Syntiant Corp., an Irvine, California-based chipmaker, filed paperwork with the U.S. Securities and Exchange Commission on July 6 to go public, proposing to list its Class A common stock on the Nasdaq Global Market under the ticker “SYTN.” The filing makes Syntiant the latest AI hardware company to test public markets, following the recent listing of AI chipmaker Cerebras Systems.
What Syntiant Builds
Founded in 2017, Syntiant designs ultra-low-power neural decision processors and a companion software platform for what it calls “Physical AI” — on-device sensing and inference that lets hardware perceive and respond to sound, motion and other real-world signals without relying on the cloud. Its chips ship inside smartphones, smart speakers, wearables, earbuds, and automotive and industrial equipment. The company frames its work as part of the broader shift toward edge computing, where AI processing happens close to where data is generated rather than in remote data centers.

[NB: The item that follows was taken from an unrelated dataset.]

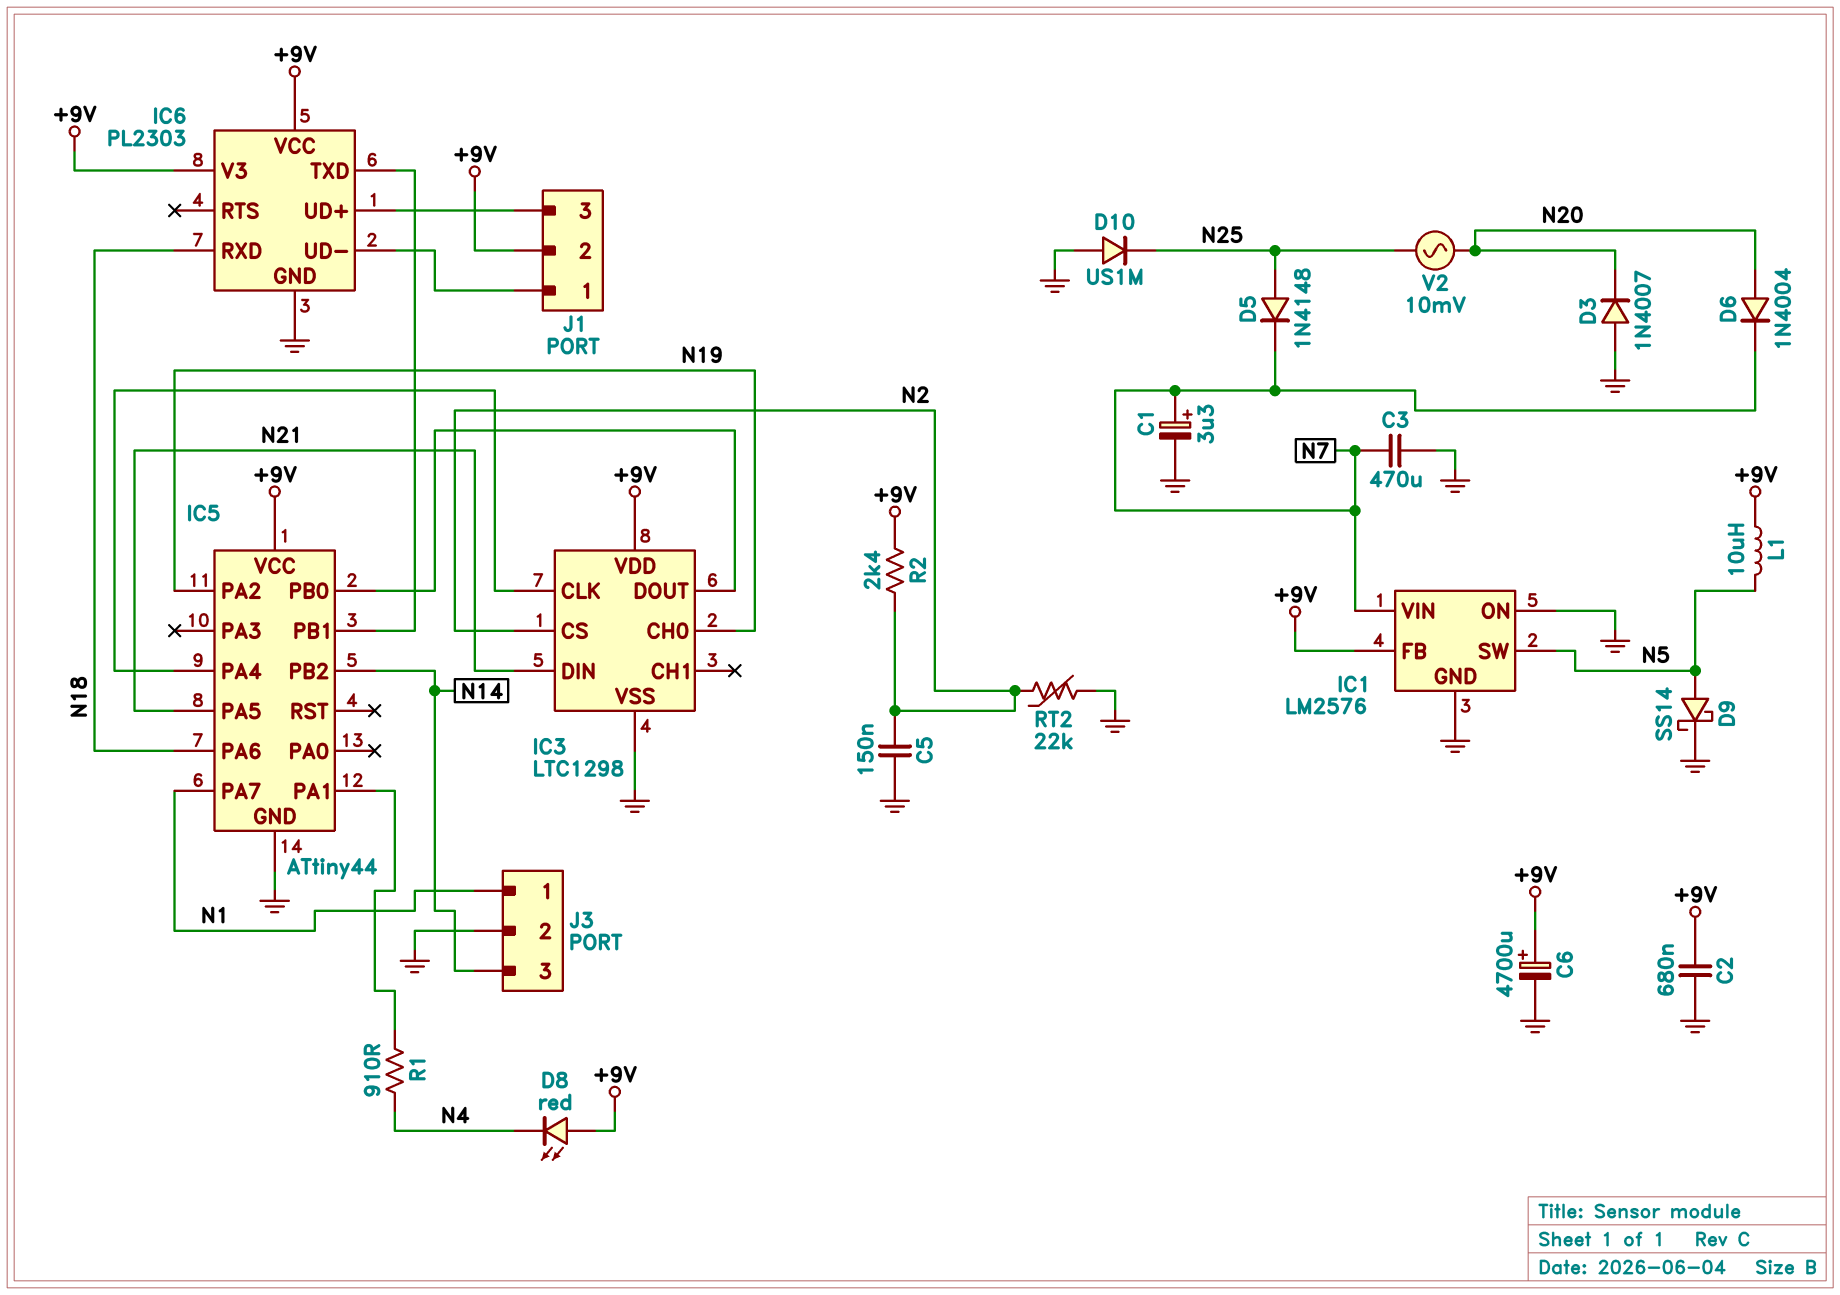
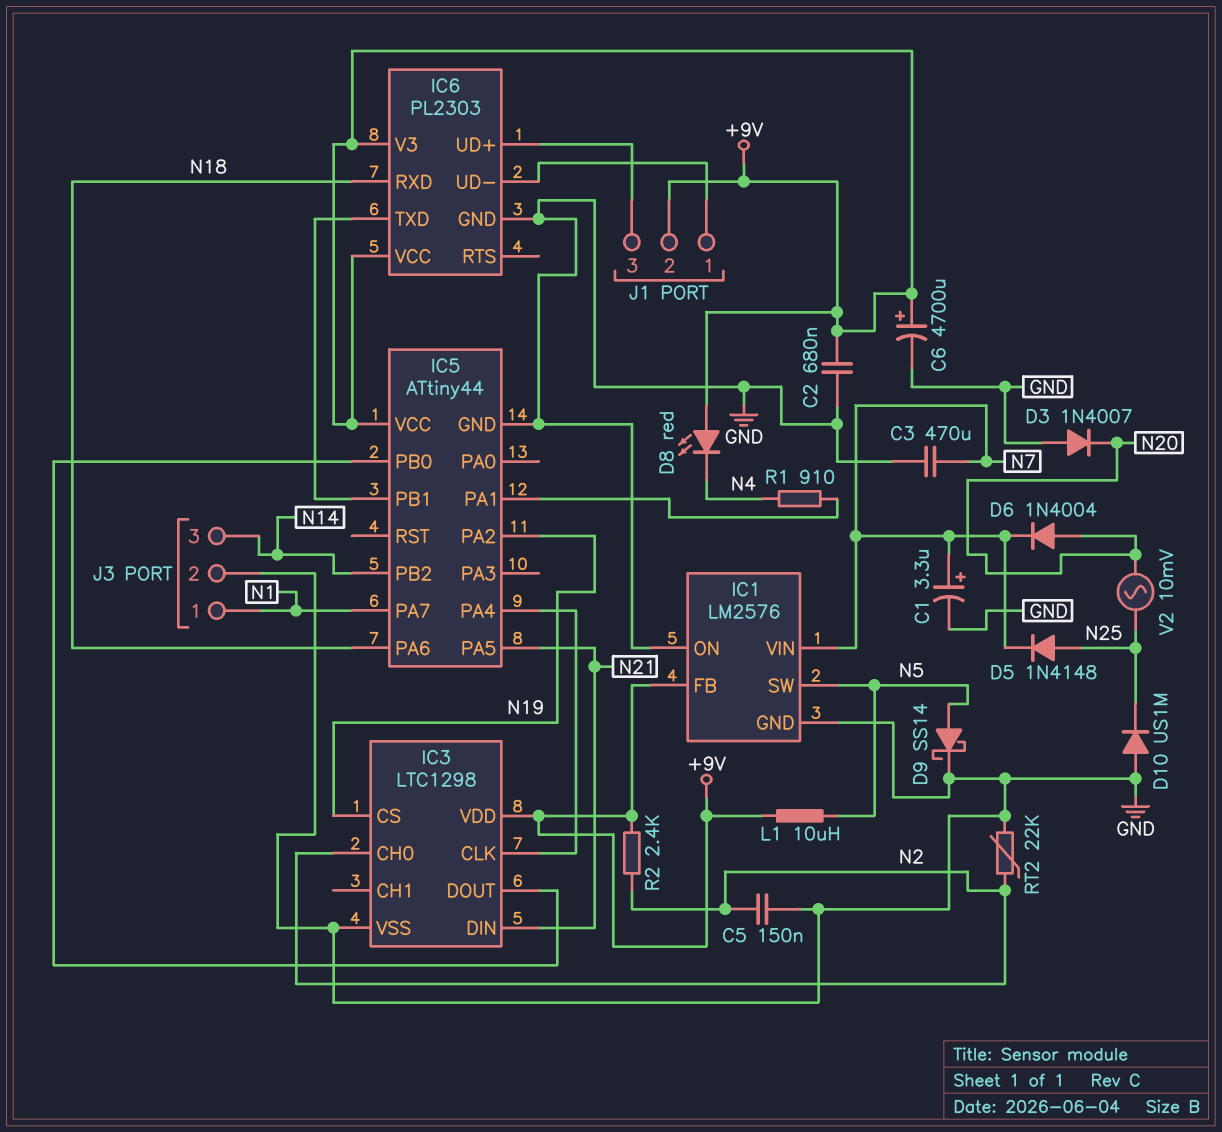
IC3 pin CH0: N19 -> N2
IC3 pin CS: N2 -> N19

CEO and co-founder Kurt Busch, who leads the company alongside co-founders Pieter Vorenkamp and Dr. Stephen Bailey, wrote in the prospectus that the idea behind “Physical AI” partly grew out of watching his youngest son expect devices to simply understand spoken commands — what he called a “generational expectation” that voice and sensing should work naturally, without a screen or cloud connection in between.

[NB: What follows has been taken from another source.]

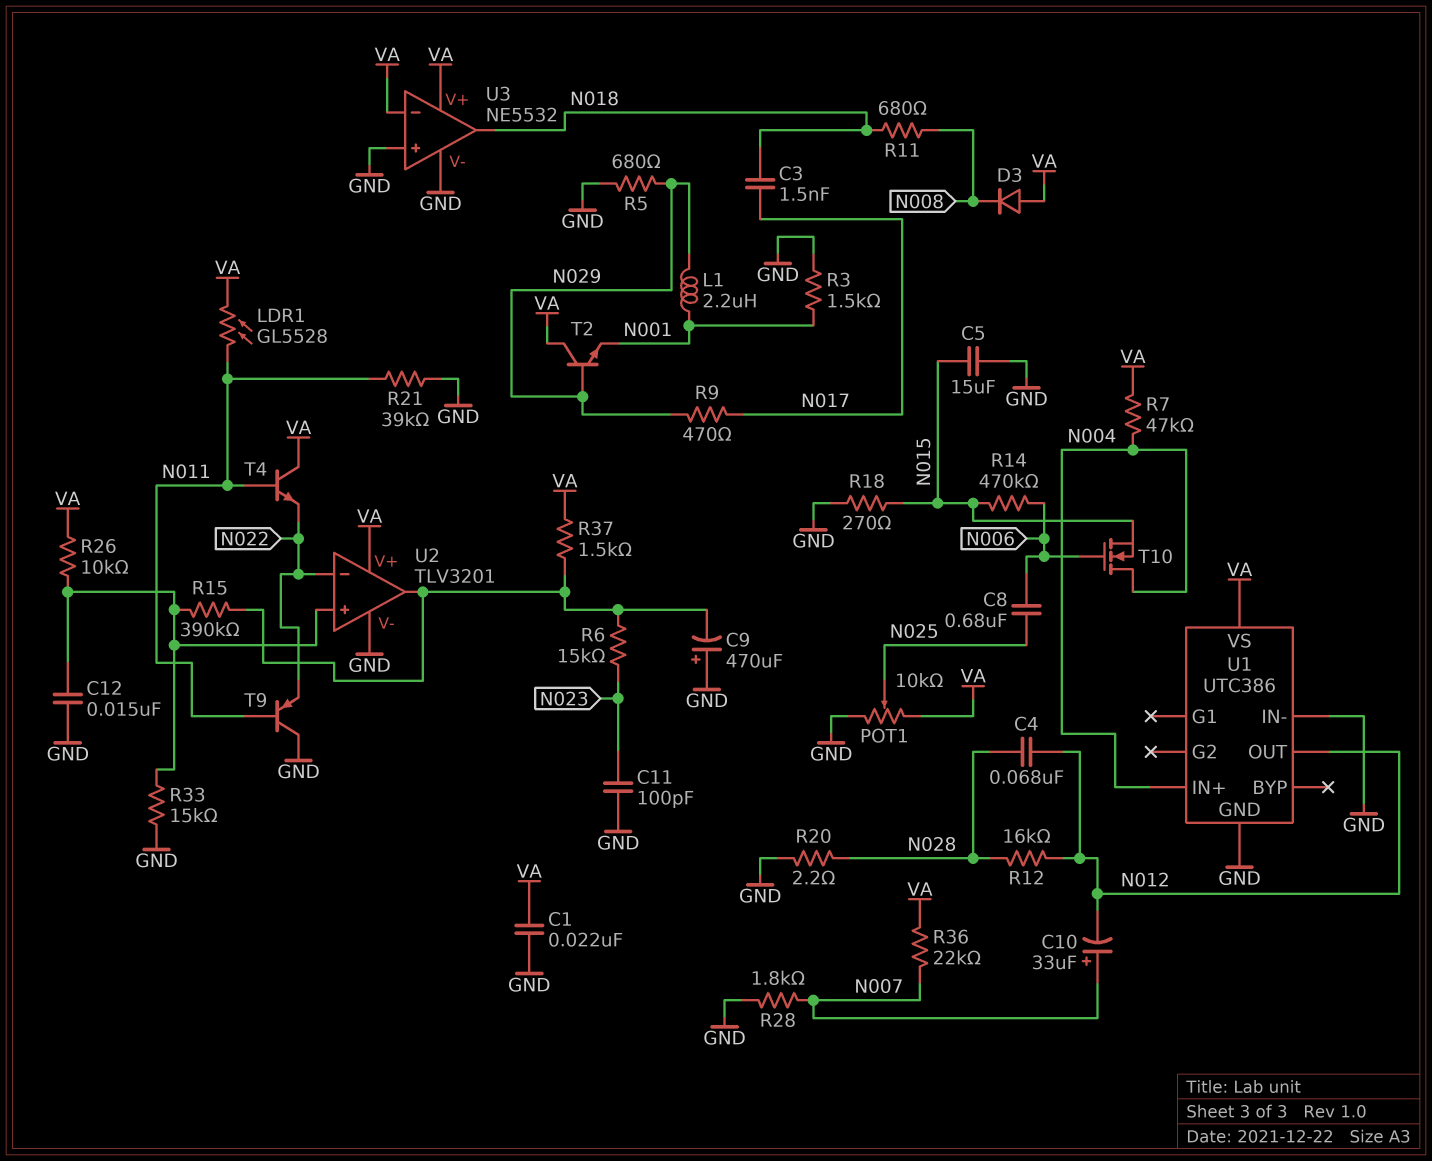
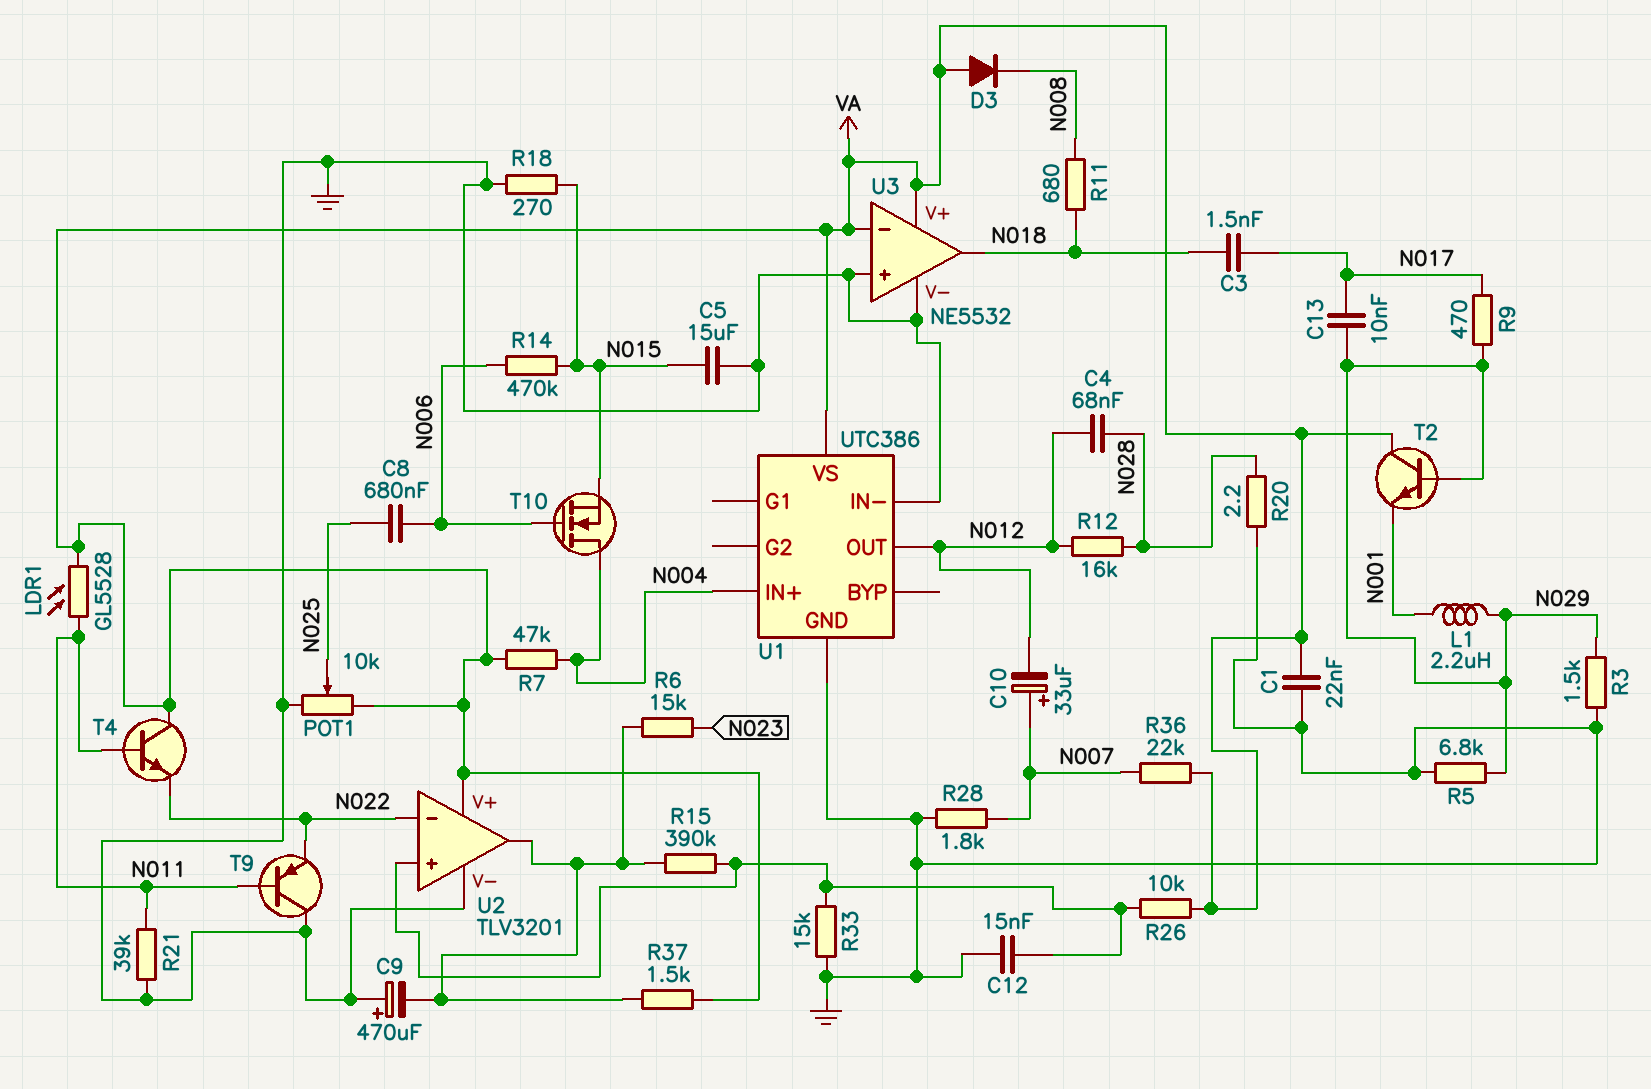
C11: 100pF (GND, N023) -> none
C13: none -> 10nF (N017, N029)
R3: 1.5k (GND, N001) -> 1.5k (GND, N029)
R5: 680 (GND, N029) -> 6.8k (GND, N029)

Revenue Jump, Wider Losses
Syntiant’s revenue swelled to $271.8 million in 2025 from just $13.6 million in 2024, according to the filing, but almost all of that growth — 97% — came from its December 2024 acquisition of Knowles Corporation’s microphone business for $114.4 million, not organic growth. Revenue actually slipped in the most recent quarter, falling to $64.5 million in the three months ended March 31, 2026, from $66.6 million a year earlier. Losses widened over the same stretch: the company reported a $60.9 million net loss for 2025, up from $25.7 million in 2024, and a $20.9 million loss in the first quarter of 2026.
Backers and Next Steps
Syntiant’s investors include Intel Capital and Microsoft Global Finance, according to the filing. The company has not yet disclosed how many shares it plans to sell or an expected price range, leaving the size of the offering undetermined; the listing is expected later this year pending SEC review.